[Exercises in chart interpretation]
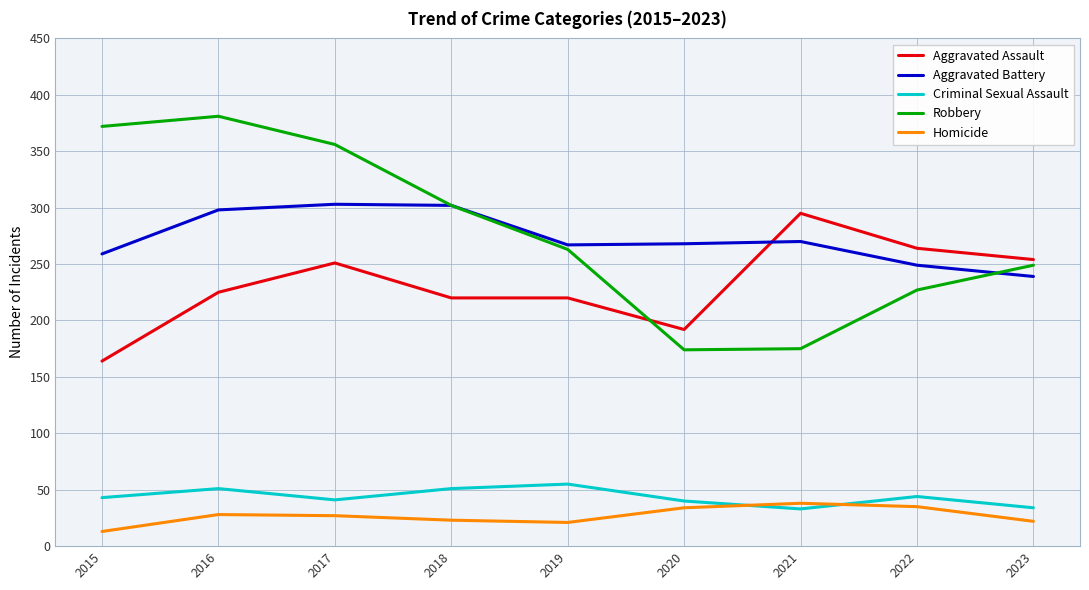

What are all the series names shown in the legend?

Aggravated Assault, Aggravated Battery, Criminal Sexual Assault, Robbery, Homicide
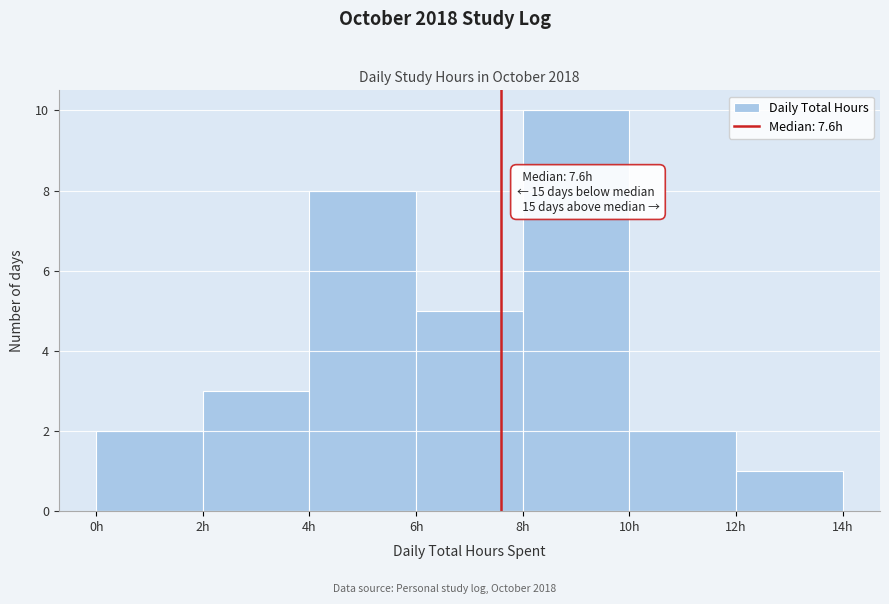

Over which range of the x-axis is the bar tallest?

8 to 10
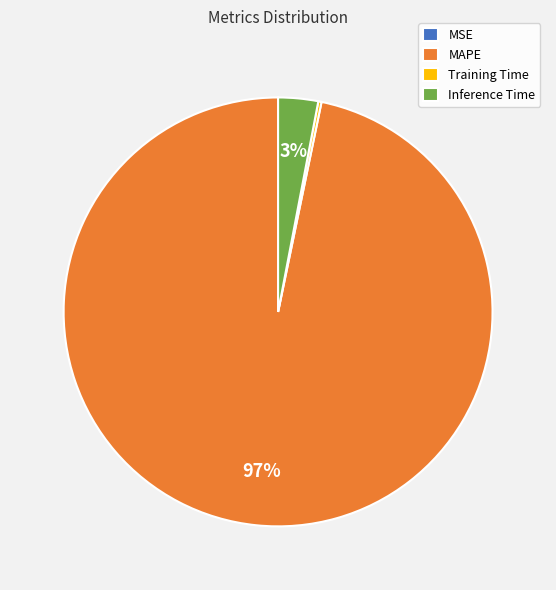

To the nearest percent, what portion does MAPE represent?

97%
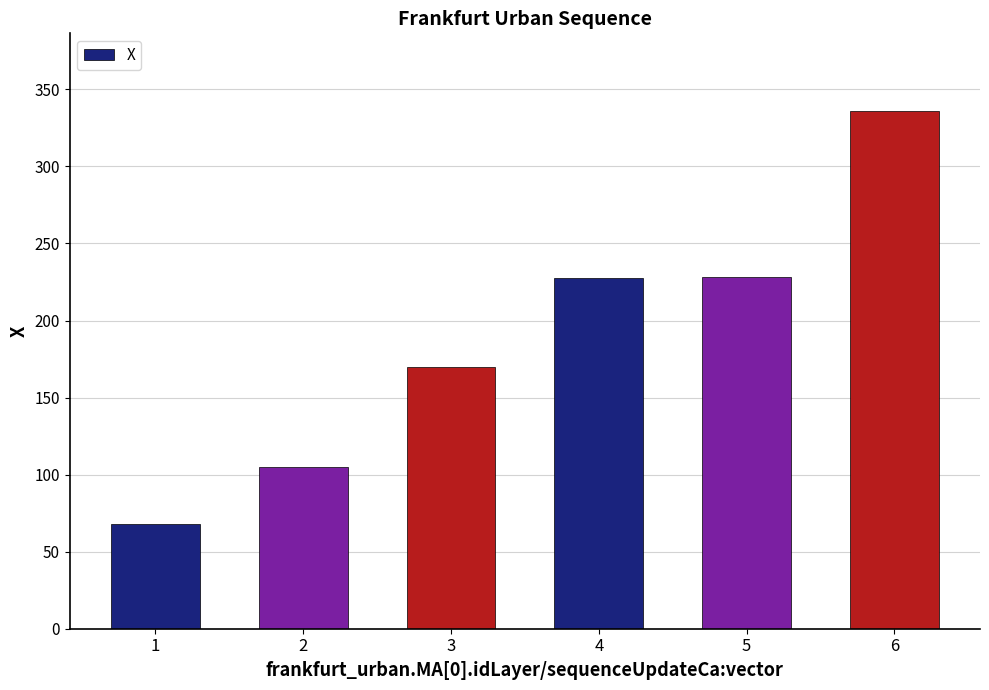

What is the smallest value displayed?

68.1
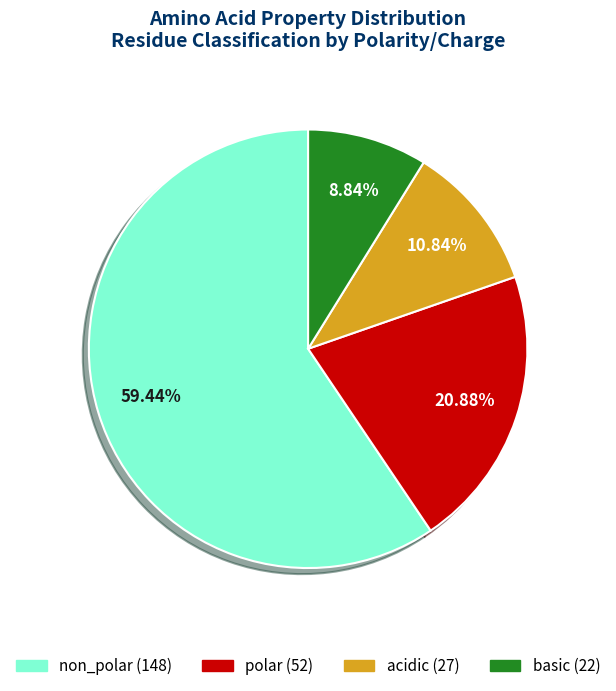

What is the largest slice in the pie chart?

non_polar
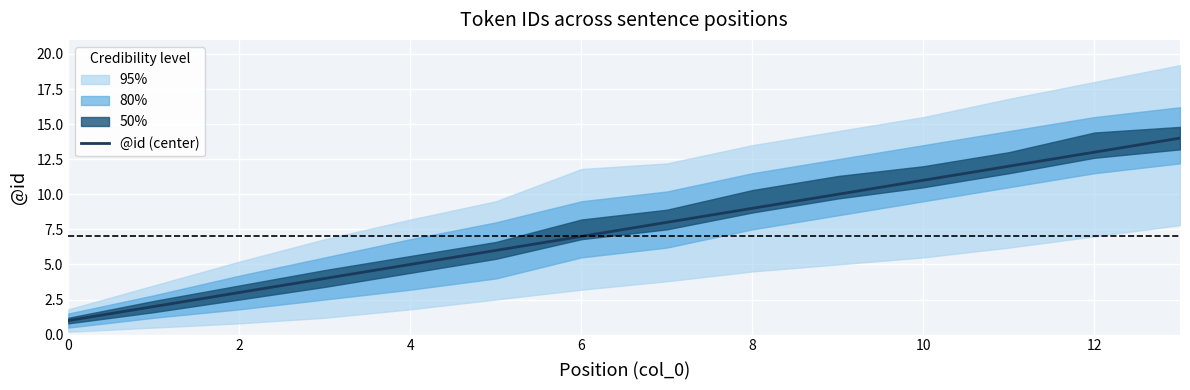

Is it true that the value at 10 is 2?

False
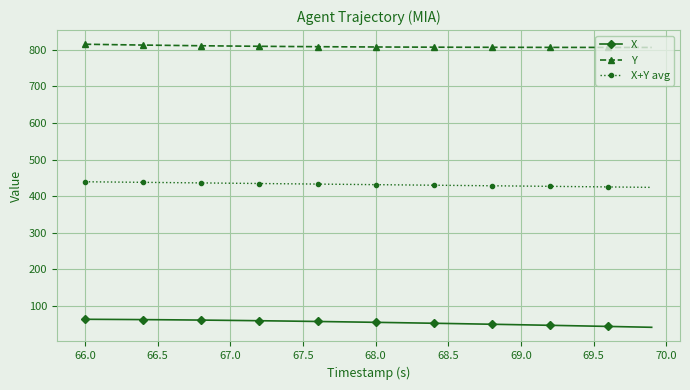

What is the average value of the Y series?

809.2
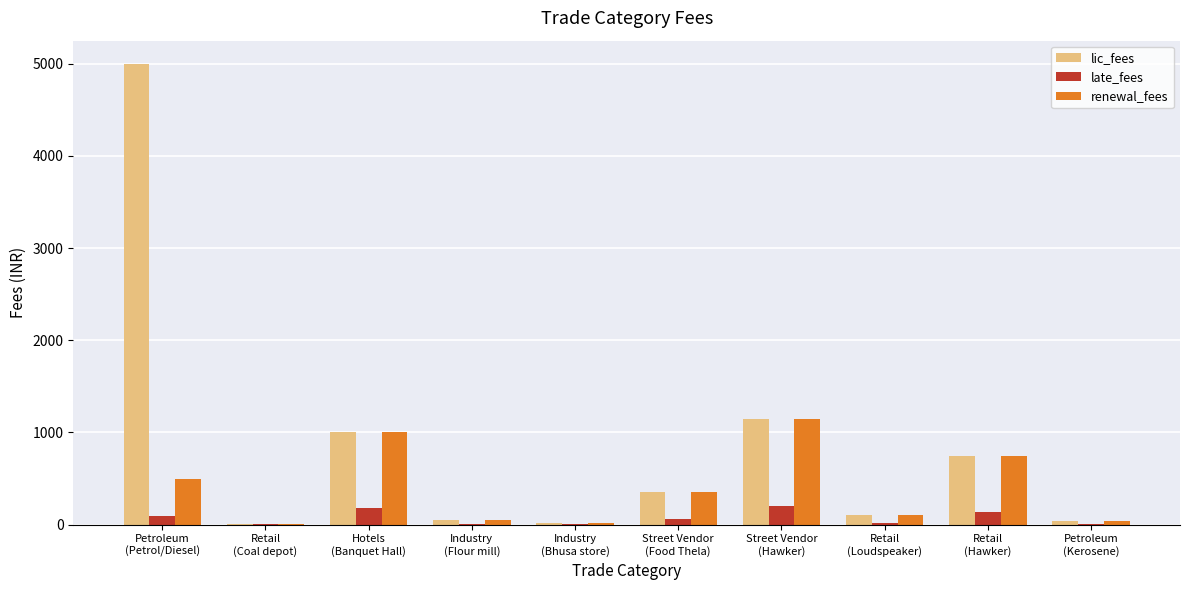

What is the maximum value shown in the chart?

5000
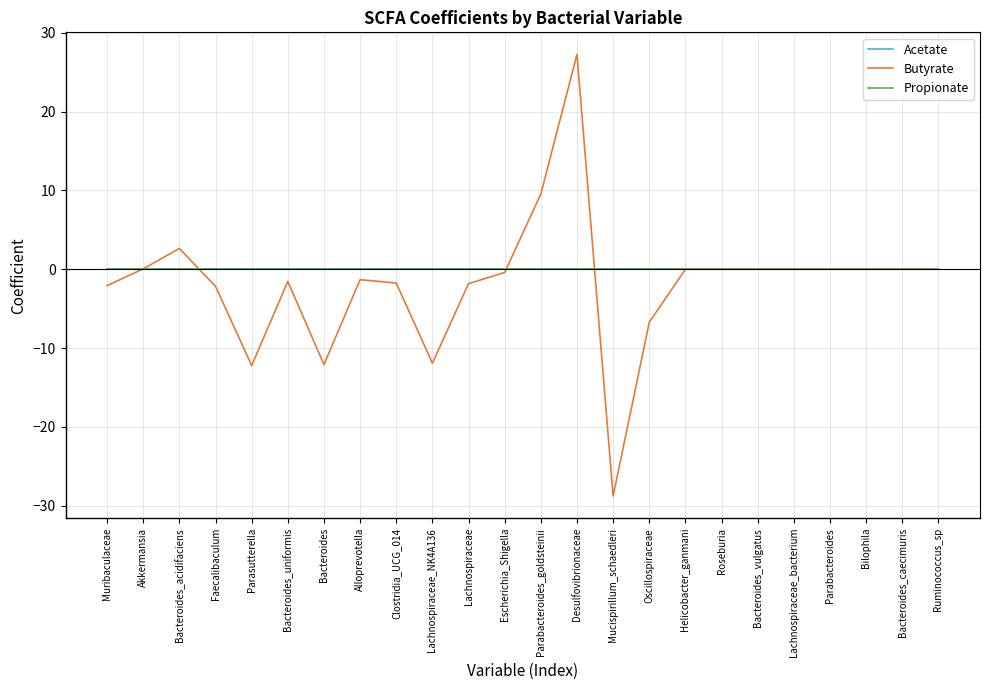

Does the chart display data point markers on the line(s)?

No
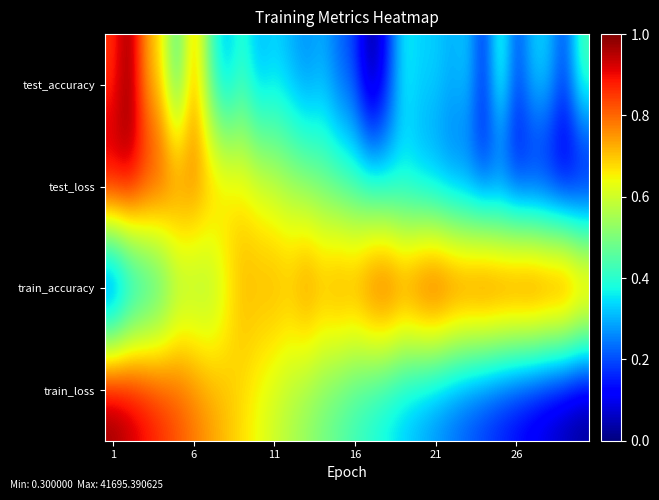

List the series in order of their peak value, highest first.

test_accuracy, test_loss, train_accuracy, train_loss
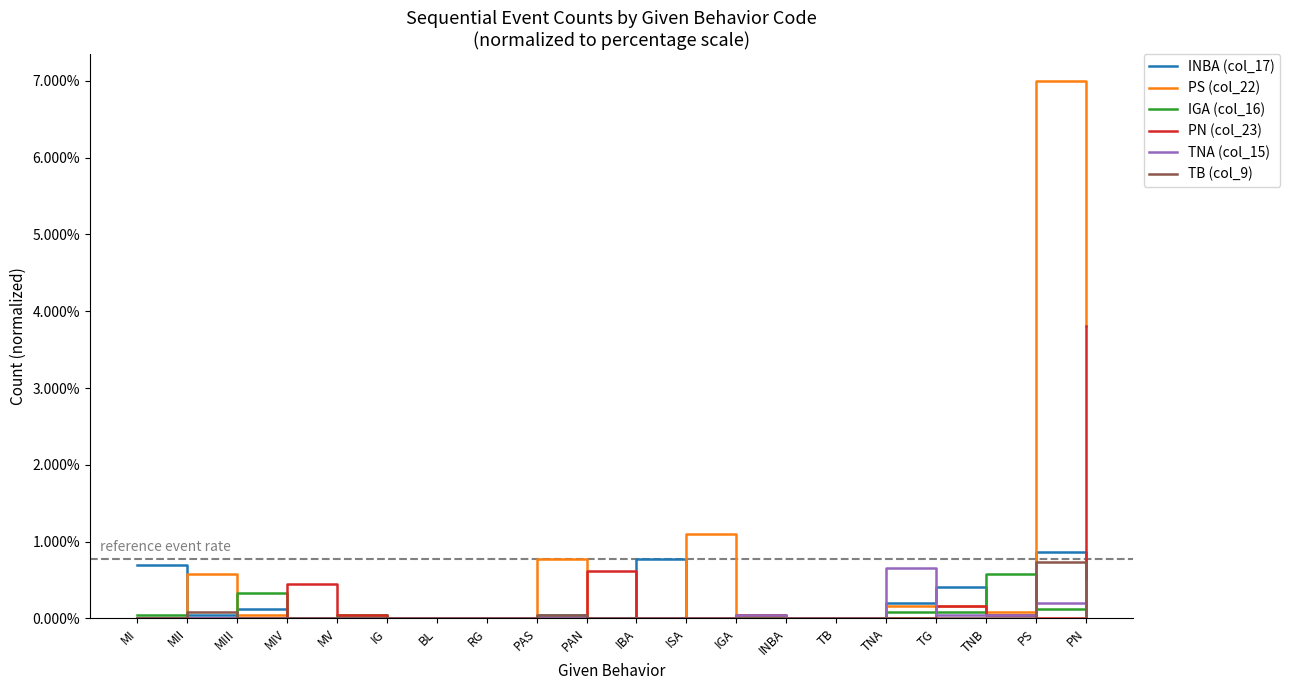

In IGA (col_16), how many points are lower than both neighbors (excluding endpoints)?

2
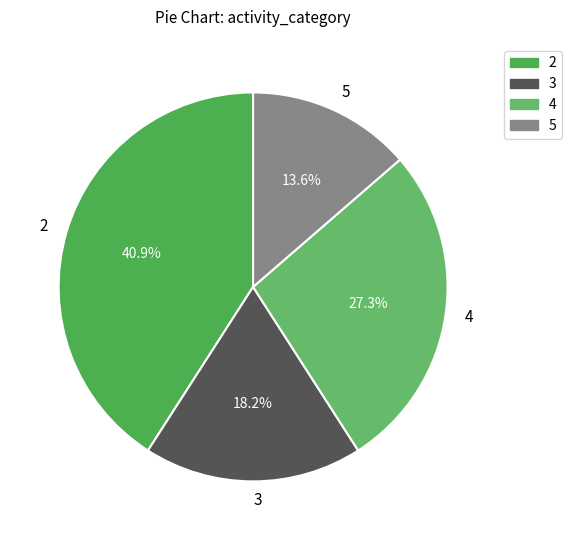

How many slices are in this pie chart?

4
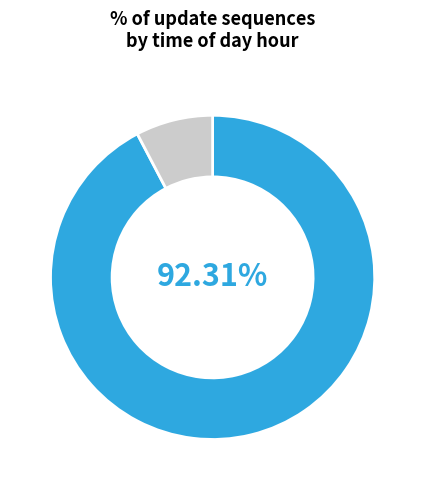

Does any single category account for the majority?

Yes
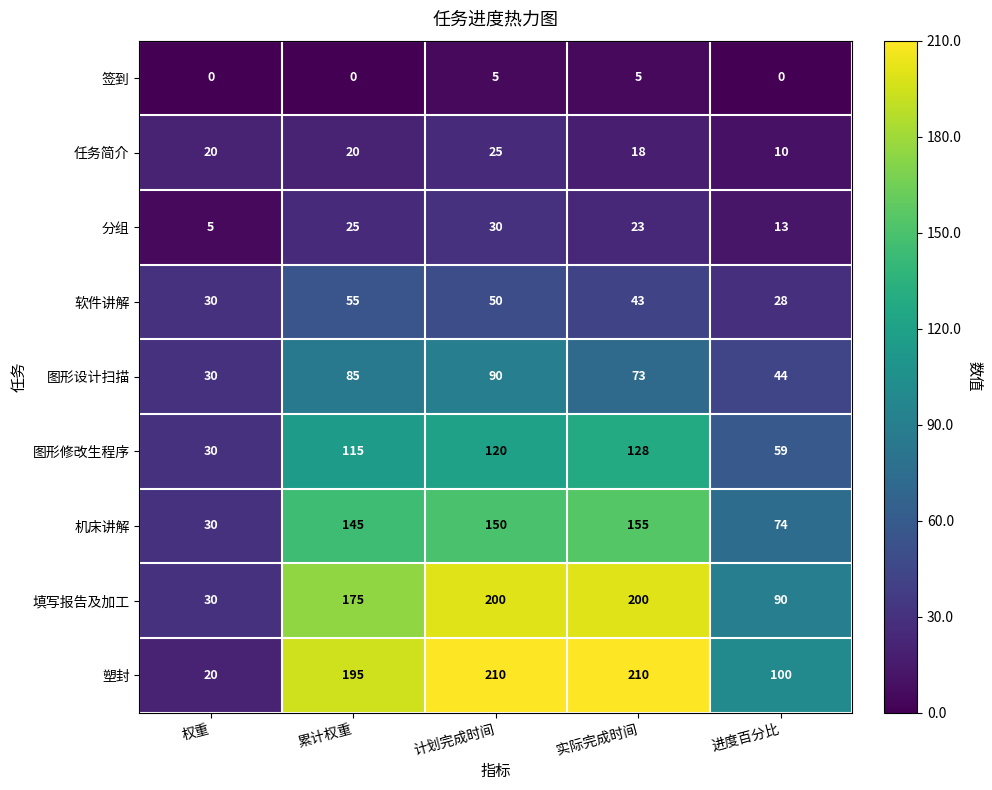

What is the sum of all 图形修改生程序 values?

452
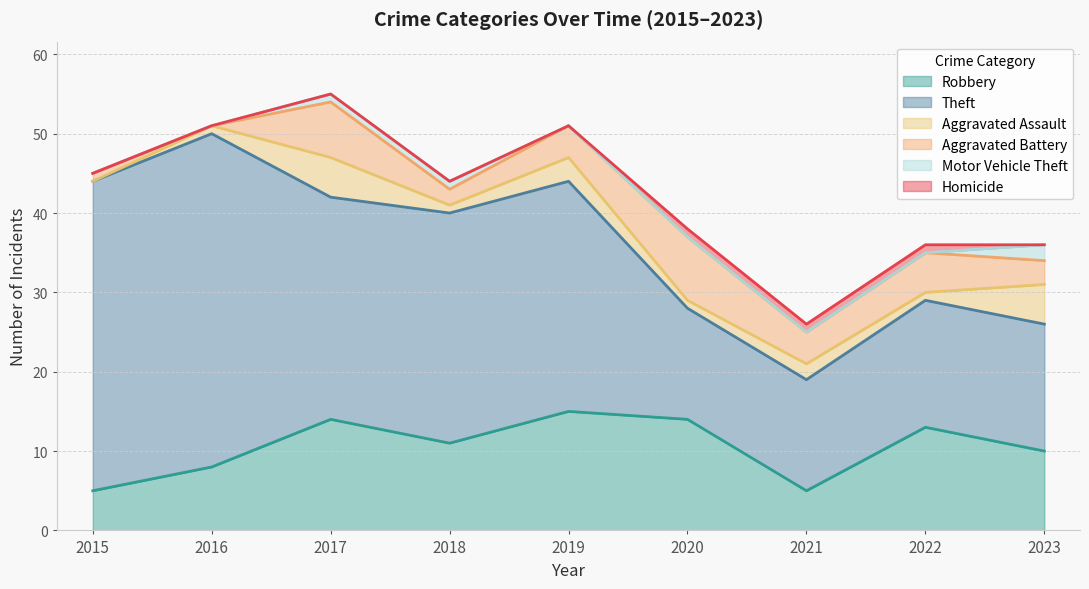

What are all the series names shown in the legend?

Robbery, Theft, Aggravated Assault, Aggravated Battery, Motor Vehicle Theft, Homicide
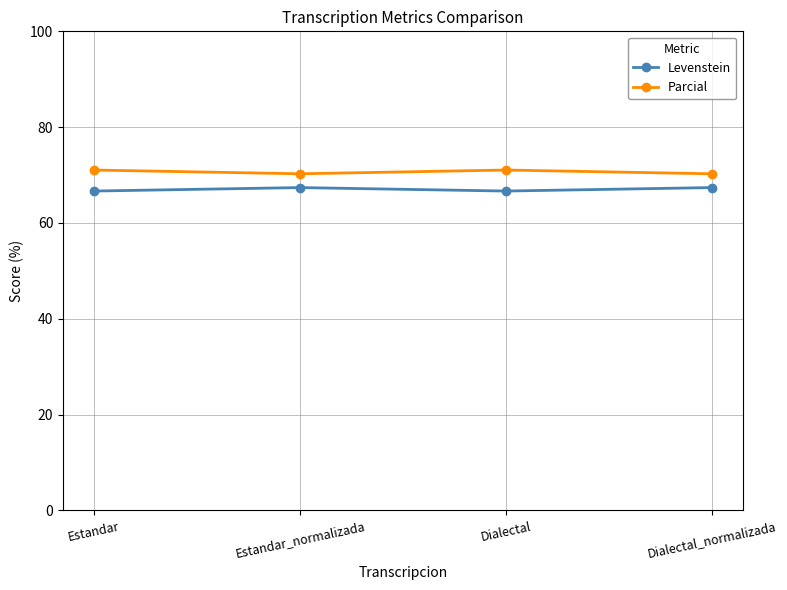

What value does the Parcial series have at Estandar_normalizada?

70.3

** WHAT YOU NEED TO DO **
Reproduce verbatim all items from the line containing "Is it true that the value at 10 is 2?" down to the line containing "In IGA (col_16), how", including both of those lines. Omit the pictures from your answer.

** OUTPUT FOR THIS TASK **
Is it true that the value at 10 is 2?

False

What is the average value of the Y series?

809.2

What is the maximum value shown in the chart?

5000

Does the chart display data point markers on the line(s)?

No

List the series in order of their peak value, highest first.

test_accuracy, test_loss, train_accuracy, train_loss

In IGA (col_16), how many points are lower than both neighbors (excluding endpoints)?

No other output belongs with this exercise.